Saved data entries:
※ ※ ※

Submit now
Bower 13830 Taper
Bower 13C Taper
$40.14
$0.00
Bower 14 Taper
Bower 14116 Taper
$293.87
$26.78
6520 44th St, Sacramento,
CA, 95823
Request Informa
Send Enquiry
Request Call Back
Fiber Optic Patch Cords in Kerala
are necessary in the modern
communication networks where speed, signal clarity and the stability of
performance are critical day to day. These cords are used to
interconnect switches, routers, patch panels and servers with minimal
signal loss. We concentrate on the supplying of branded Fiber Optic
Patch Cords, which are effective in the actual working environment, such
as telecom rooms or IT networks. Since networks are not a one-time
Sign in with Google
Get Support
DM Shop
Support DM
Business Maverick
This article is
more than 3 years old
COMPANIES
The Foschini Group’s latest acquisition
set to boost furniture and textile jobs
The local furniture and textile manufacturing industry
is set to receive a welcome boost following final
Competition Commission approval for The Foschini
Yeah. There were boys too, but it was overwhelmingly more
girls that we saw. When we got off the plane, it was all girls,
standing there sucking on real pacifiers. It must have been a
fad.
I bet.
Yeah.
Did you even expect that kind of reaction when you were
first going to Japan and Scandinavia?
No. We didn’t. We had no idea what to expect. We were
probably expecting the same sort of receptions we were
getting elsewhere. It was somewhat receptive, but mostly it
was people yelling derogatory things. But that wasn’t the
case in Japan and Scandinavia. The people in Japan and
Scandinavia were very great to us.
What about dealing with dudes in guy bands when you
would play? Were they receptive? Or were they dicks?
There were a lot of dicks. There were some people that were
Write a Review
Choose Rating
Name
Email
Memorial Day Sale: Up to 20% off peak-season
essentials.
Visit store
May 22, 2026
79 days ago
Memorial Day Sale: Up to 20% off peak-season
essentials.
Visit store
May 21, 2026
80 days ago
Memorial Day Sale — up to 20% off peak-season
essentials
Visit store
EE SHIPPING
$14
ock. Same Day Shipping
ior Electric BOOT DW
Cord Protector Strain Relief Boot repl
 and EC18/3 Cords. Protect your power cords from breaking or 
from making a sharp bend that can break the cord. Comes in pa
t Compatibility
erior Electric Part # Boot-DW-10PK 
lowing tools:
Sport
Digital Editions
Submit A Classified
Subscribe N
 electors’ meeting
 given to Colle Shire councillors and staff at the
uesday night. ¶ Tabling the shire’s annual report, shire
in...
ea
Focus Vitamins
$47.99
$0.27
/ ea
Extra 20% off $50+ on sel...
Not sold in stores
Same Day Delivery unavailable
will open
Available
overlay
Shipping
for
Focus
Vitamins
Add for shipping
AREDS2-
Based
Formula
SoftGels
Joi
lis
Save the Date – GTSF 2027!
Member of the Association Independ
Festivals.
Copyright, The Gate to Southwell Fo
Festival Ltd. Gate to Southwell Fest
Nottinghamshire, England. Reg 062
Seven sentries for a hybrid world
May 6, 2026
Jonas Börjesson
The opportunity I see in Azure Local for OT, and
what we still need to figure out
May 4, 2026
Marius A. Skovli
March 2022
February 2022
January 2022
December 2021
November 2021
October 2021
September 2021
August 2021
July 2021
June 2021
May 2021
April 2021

※ ※ ※

▶ Exercise brief
Line by line, retype the data exactly as written.

▶ Solution to this problem
Submit now
Bower 13830 Taper
Bower 13C Taper
$40.14
$0.00
Bower 14 Taper
Bower 14116 Taper
$293.87
$26.78
6520 44th St, Sacramento,
CA, 95823
Request Informa
Send Enquiry
Request Call Back
Fiber Optic Patch Cords in Kerala
are necessary in the modern
communication networks where speed, signal clarity and the stability of
performance are critical day to day. These cords are used to
interconnect switches, routers, patch panels and servers with minimal
signal loss. We concentrate on the supplying of branded Fiber Optic
Patch Cords, which are effective in the actual working environment, such
as telecom rooms or IT networks. Since networks are not a one-time
Sign in with Google
Get Support
DM Shop
Support DM
Business Maverick
This article is
more than 3 years old
COMPANIES
The Foschini Group’s latest acquisition
set to boost furniture and textile jobs
The local furniture and textile manufacturing industry
is set to receive a welcome boost following final
Competition Commission approval for The Foschini
Yeah. There were boys too, but it was overwhelmingly more
girls that we saw. When we got off the plane, it was all girls,
standing there sucking on real pacifiers. It must have been a
fad.
I bet.
Yeah.
Did you even expect that kind of reaction when you were
first going to Japan and Scandinavia?
No. We didn’t. We had no idea what to expect. We were
probably expecting the same sort of receptions we were
getting elsewhere. It was somewhat receptive, but mostly it
was people yelling derogatory things. But that wasn’t the
case in Japan and Scandinavia. The people in Japan and
Scandinavia were very great to us.
What about dealing with dudes in guy bands when you
would play? Were they receptive? Or were they dicks?
There were a lot of dicks. There were some people that were
Write a Review
Choose Rating
Name
Email
Memorial Day Sale: Up to 20% off peak-season
essentials.
Visit store
May 22, 2026
79 days ago
Memorial Day Sale: Up to 20% off peak-season
essentials.
Visit store
May 21, 2026
80 days ago
Memorial Day Sale — up to 20% off peak-season
essentials
Visit store
EE SHIPPING
$14
ock. Same Day Shipping
ior Electric BOOT DW
Cord Protector Strain Relief Boot repl
 and EC18/3 Cords. Protect your power cords from breaking or 
from making a sharp bend that can break the cord. Comes in pa
t Compatibility
erior Electric Part # Boot-DW-10PK 
lowing tools:
Sport
Digital Editions
Submit A Classified
Subscribe N
 electors’ meeting
 given to Colle Shire councillors and staff at the
uesday night. ¶ Tabling the shire’s annual report, shire
in...
ea
Focus Vitamins
$47.99
$0.27
/ ea
Extra 20% off $50+ on sel...
Not sold in stores
Same Day Delivery unavailable
will open
Available
overlay
Shipping
for
Focus
Vitamins
Add for shipping
AREDS2-
Based
Formula
SoftGels
Joi
lis
Save the Date – GTSF 2027!
Member of the Association Independ
Festivals.
Copyright, The Gate to Southwell Fo
Festival Ltd. Gate to Southwell Fest
Nottinghamshire, England. Reg 062
Seven sentries for a hybrid world
May 6, 2026
Jonas Börjesson
The opportunity I see in Azure Local for OT, and
what we still need to figure out
May 4, 2026
Marius A. Skovli
March 2022
February 2022
January 2022
December 2021
November 2021
October 2021
September 2021
August 2021
July 2021
June 2021
May 2021
April 2021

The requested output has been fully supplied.